Slashdot Mirror


Giving Your Greytrapping a Helping Hand

Peter N. M. Hansteen writes "Some spam houses have invested in real mail servers now, meaning that they are able to get past greylisting and even content filtering. Recently Peter Hansteen found himself resorting to active greytrapping to put some spammers in their place. The article also contains a list of spam houses' snail mail addresses in case you want to tour their sites."

7 of 109 comments (clear)

  1. Re:Um, by chimpo13 · · Score: 3, Interesting

    I've seen an increase in spam that has made it past my gmail spambox in the last week, but I get several thousand spams a day so it's not a big deal.

    I used to allow any email that shows up to the domains that I have, and I'd get way more spam. It's weird that 3,000 spams a day is slow since it's not like I go out signing up for stuff but I also don't hide my email.

    I still get actual email that gets filtered as spam which sucks, but I put up with it since gmail works about 99.5% of the time. I wonder how many legit emails I've had that people think I ignored since I didn't respond.

  2. Re:Grey-trapping by Anonymous Coward · · Score: 3, Interesting

    The problem is what happens when some reputable sender get's on the list.

    I mentioned this to Mr. Hansteen a while back on usenet, warning him about putting his greytraps (and spamtraps) in public view on his webpages. All it takes for a legitimate sender to be listed with him, is one single newsletter signup with one of his traps.

    Even though the trap will never respond, the sender will nevertheless have to send a message to the trap to attempt to verify the signup. Apparently, his list protects quite a lot of accounts, and he cannot whitelist everything ...

    I never got a decent reply. I'm not sure what Mr. Hansteen's goal is, other than researching for its own sake and performing some good old sub-optimization of questionable value in the process.

  3. Re:Couldn't you just blacklist those servers? by KiloByte · · Score: 3, Interesting

    Unlike the guy in TFA (who blocks the sender for 24 hours), I only assign some points in SpamAssassin.

    --
    The creatures outside looked from Alt-Right to Antifa; but already it was impossible to say which was which.
  4. Content filtering? by martin-boundary · · Score: 3, Interesting

    How does "investing in real servers" let the mail through content filtering? Last time I checked, a content filter reads the *contents* of the mail (ie not the envelope or the header, hence the name). The spammers can buy servers until they're blue in the face, that won't make a blind bit of difference to the outcome in that case.

  5. Re:Give your COCK-AND-BALLS a "hand" by PopeRatzo · · Score: 3, Interesting

    I did my best to resist the impulse to stop browsing these comments at -1 because I had too often found interesting comments that had been modded down for the wrong reasons.

    I guess I won't be able to do that any more, because I get too sad when I see how much energy some people expend in hatred of gays and blacks. Say, maybe we could filter comments by more than just the number? I wouldn't mind being able to see "-1 Flamebait" because often you find insightful comments that have been modded down by committed astroturfers, but "-1 Offtopic" (which my own comment here is, by the way) could get filtered out. Or how about a "-1 Racist/Sexist Asshole" moderation choice?

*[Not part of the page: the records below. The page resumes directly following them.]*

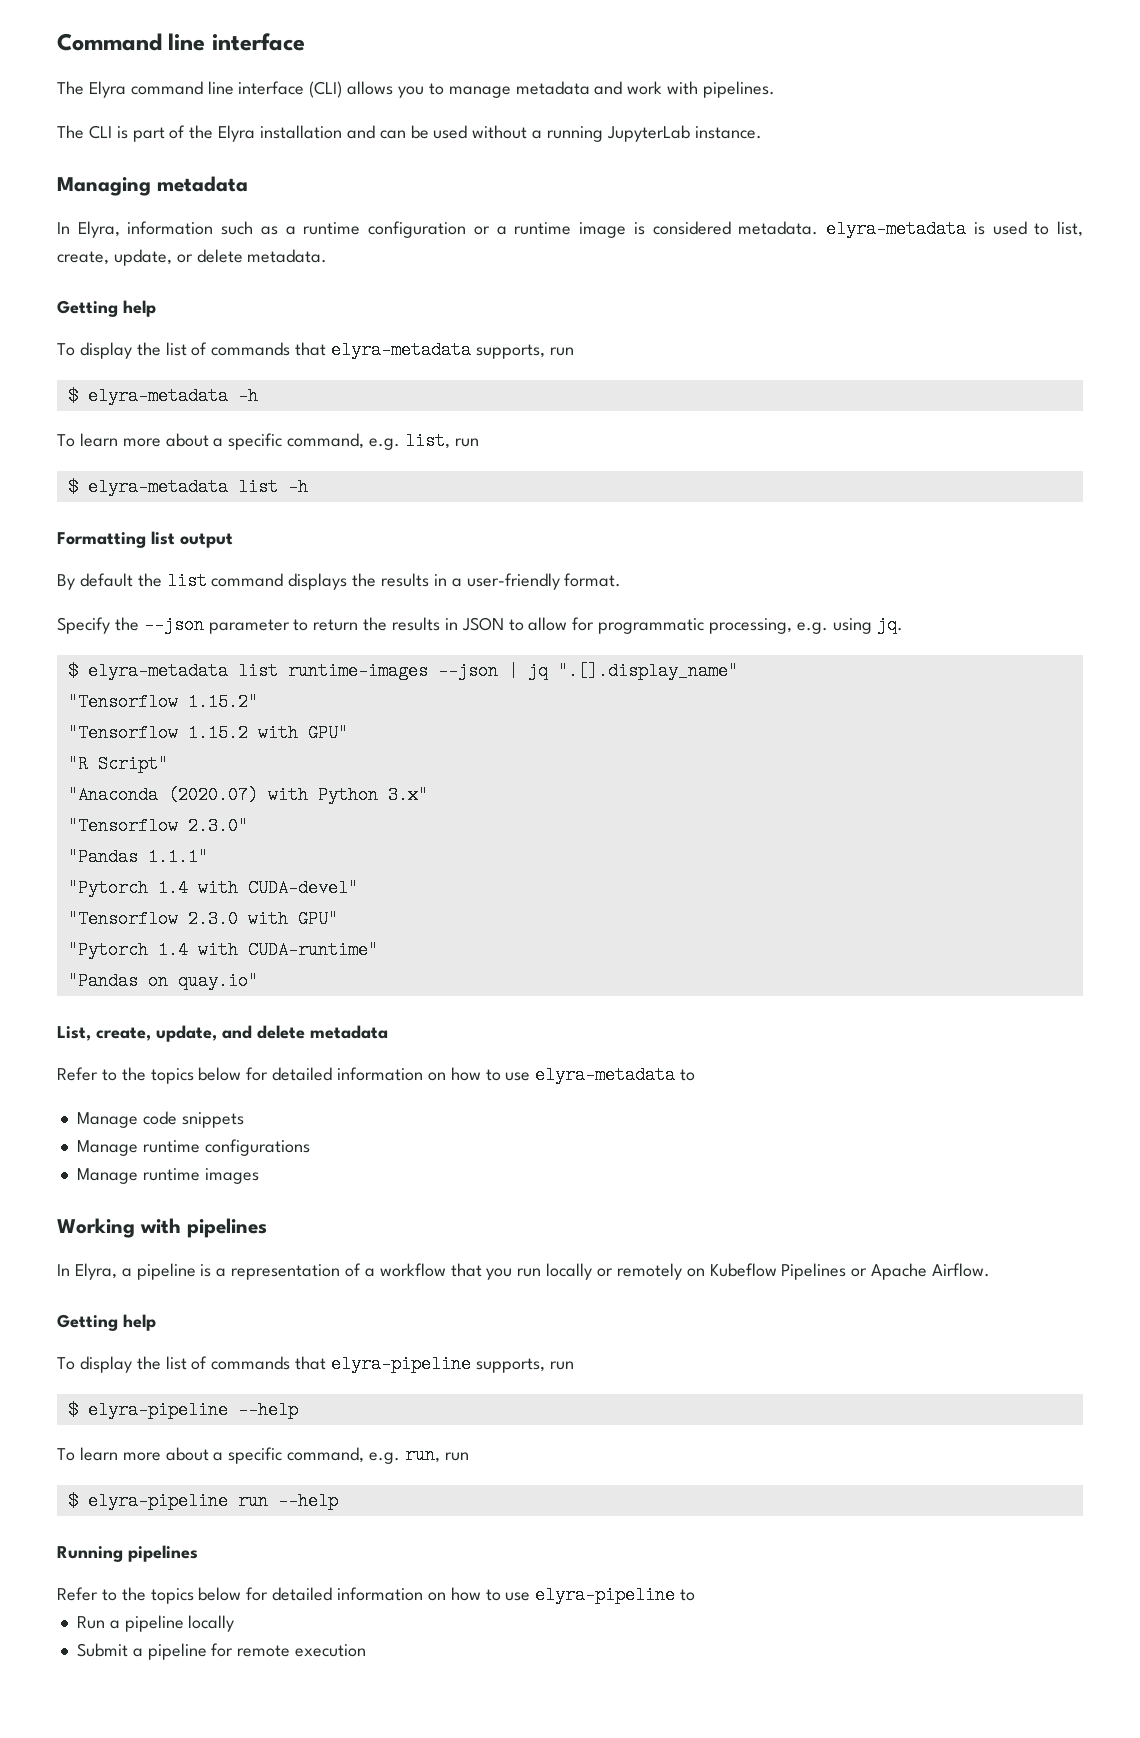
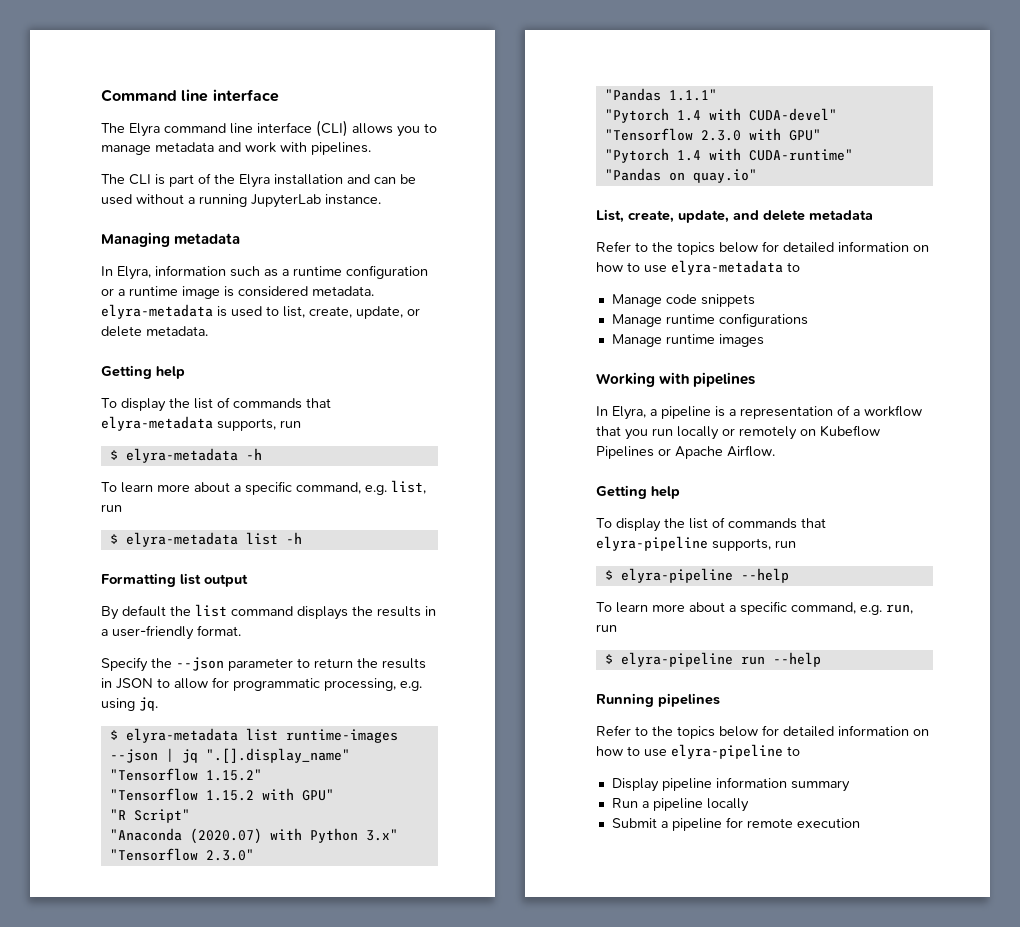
(696, 1595) none -> [611,777,850,792] // Display pipeline information summary

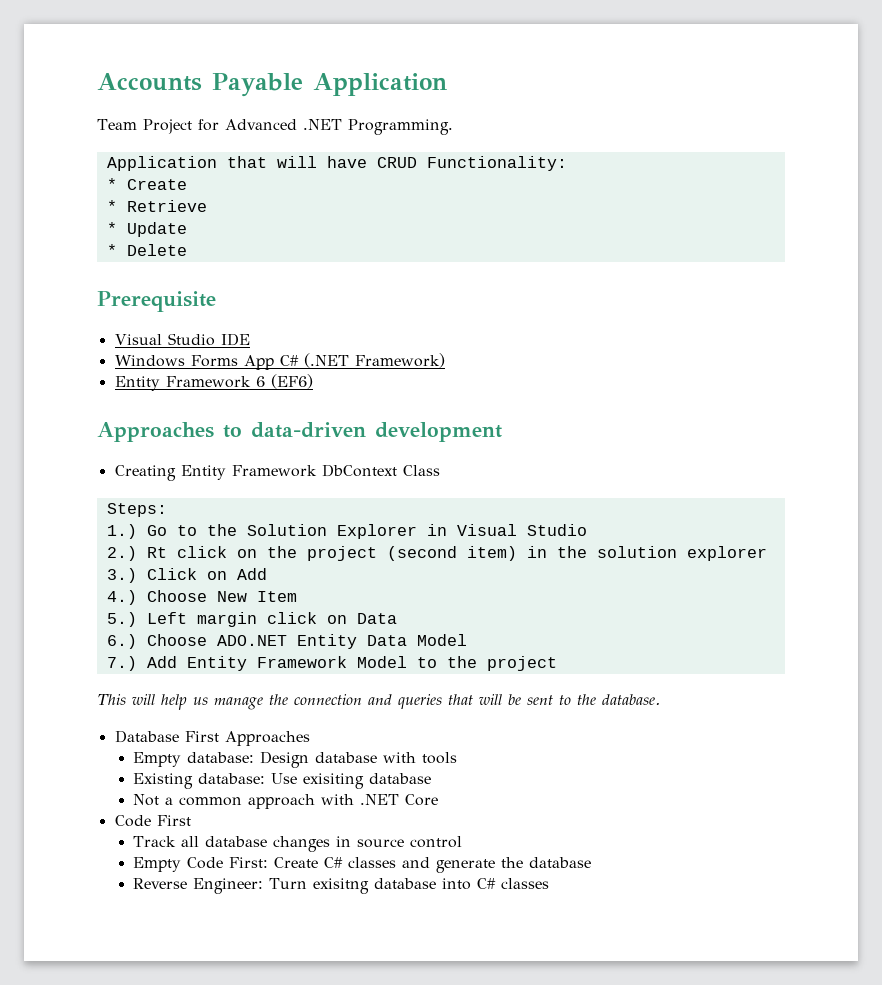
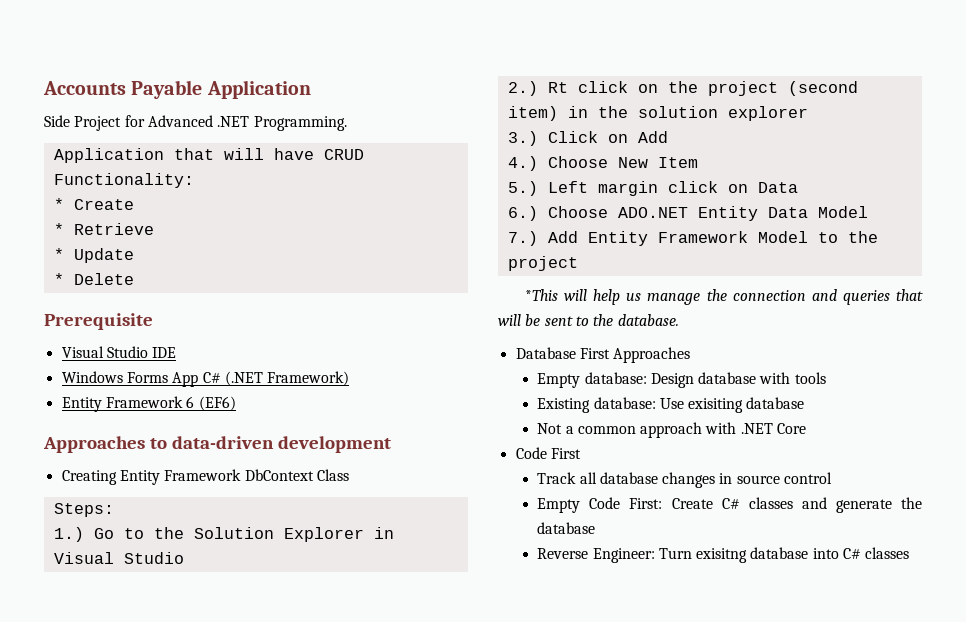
[97,119,137,130] Team -> [44,115,70,127] Side
[97,694,126,705] This -> [524,289,558,301] *This

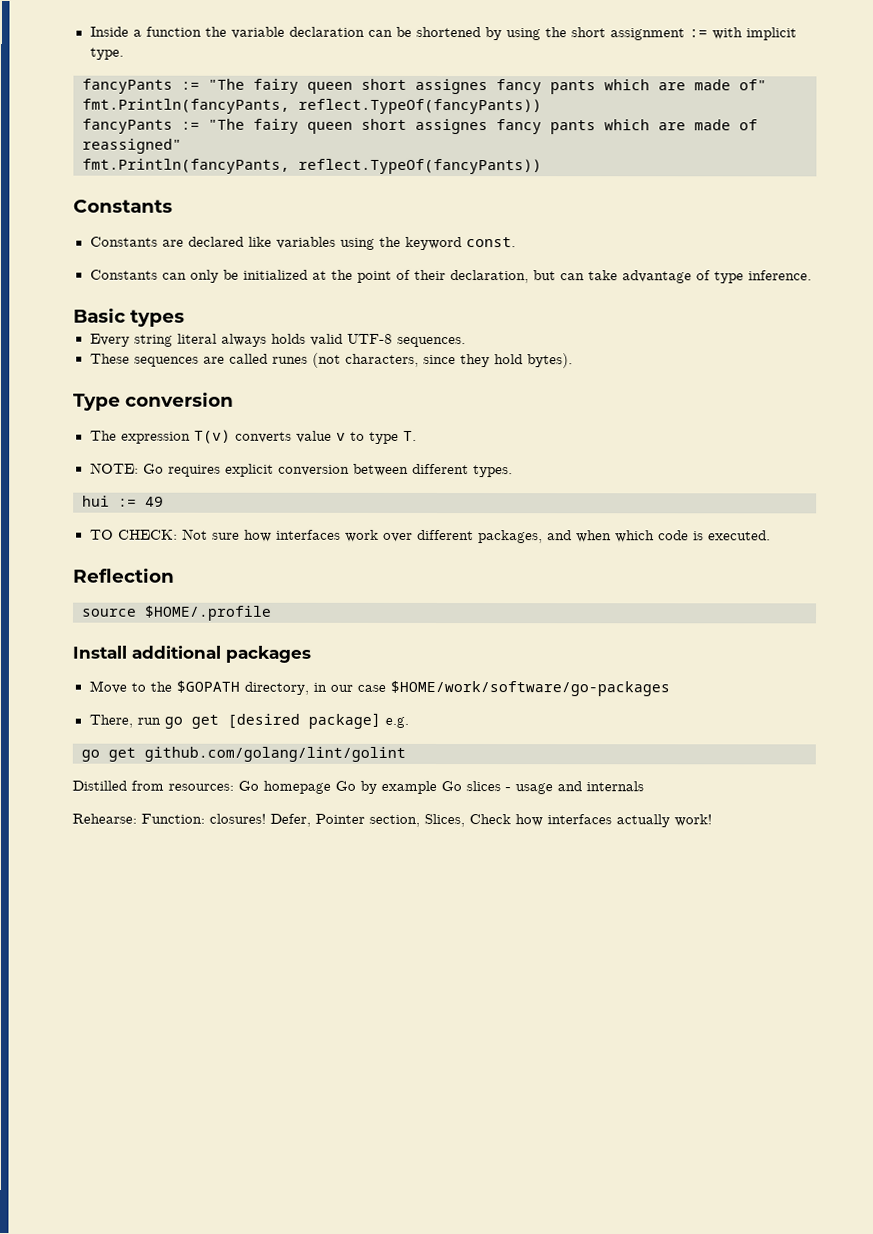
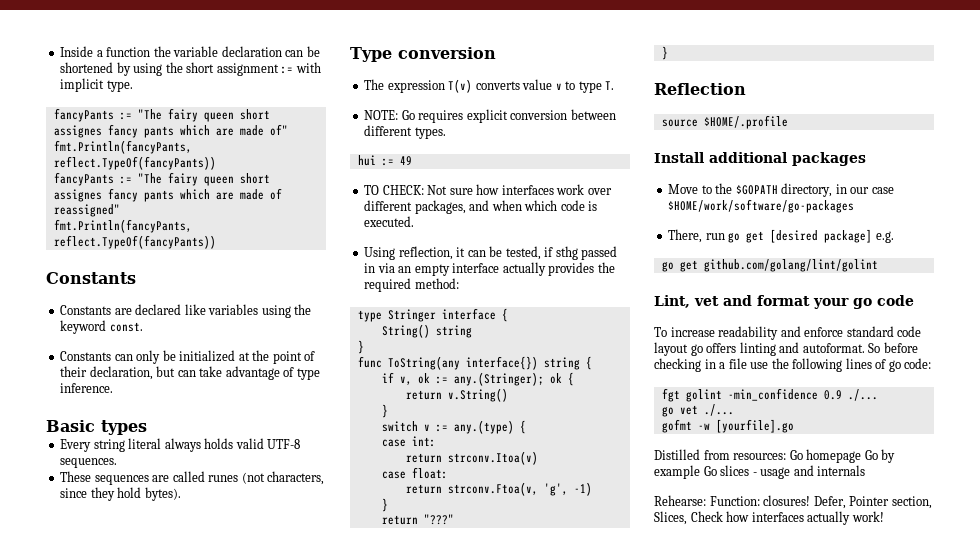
(771, 535) none -> [364,246,618,260] [364,262,615,276] [364,278,459,292] [357,308,508,322] [381,324,472,338] [357,340,364,354] [357,356,592,370] [381,372,574,386] [405,388,508,402] [381,404,388,418] [381,420,526,434] [381,436,436,447] [405,451,538,465] [381,467,448,479] [405,482,592,496] [381,498,388,512] [381,514,454,525] [661,46,668,60] // Using reflection, it can be tested, if sthg passed in via an empty interface actually provides the required method: // type Stringer interface { // String() string // } // func ToString(any interface{}) string { // if v, ok := any.(Stringer); ok { // return v.String() // } // switch v := any.(type) { // case int: // return strconv.Itoa(v) // case float: // return strconv.Ftoa(v, 'g', -1) // } // return "???" // }
(406, 754) none -> [654,295,914,309] [654,326,922,340] [654,342,918,356] [654,358,932,372] [661,388,878,402] [661,404,734,417] [661,419,794,433] // Lint, vet and format your go code // To increase readability and enforce standard code layout go offers linting and autoformat. So before checking in a file use the following lines of go code: // fgt golint -min_confidence 0.9 ./... // go vet ./... // gofmt -w [yourfile].go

    Where's the suggestion box here at Slashdot, anyway?

    --
    You are welcome on my lawn.
  6. Final Solution by PopeRatzo · · Score: 4, Interesting

    The article also contains a list of spam houses' snail mail addresses in case you want to tour their sites.

    Can we "tour" those sites with molotov cocktails and pipe bombs?

    --
    You are welcome on my lawn.
  7. Pretty much my experiance as well by coryking · · Score: 3, Interesting

    Just switched a client to google mail for business (really, what is it called? Google Apps? Google Mail? huh) and have heard nothing but complaints. The "gmail" thing gets email that never shows up in their imap folder, their imap folder gets stuff that disappears from their gmail thing.

    Attachments work funny.

    If you delete message from a "thread" in gmail, it will delete every "send" and "reply" message in the whole damn thread and thus nukes all of it in Outlook. If you nuke a single message in IMAP, it fucks up how gmail handles the thread.

    All kinds of things. Their thole thing is great, but the minute you want to use a "real" mail program on top of it (like most businesses I know), trouble brews and shit just doesn't work the way you'd expect. There was a reason Google took so long to add IMAP support--their whole damn system works like no other email program. I bet they had to basically hack the whole damn thing to work like a "real" mail system IMAP was designed for. Basically, using them is a horrible form of lock-in.

    Now I have to move them back to a "real" mail system this coming week so their life can work as it always did.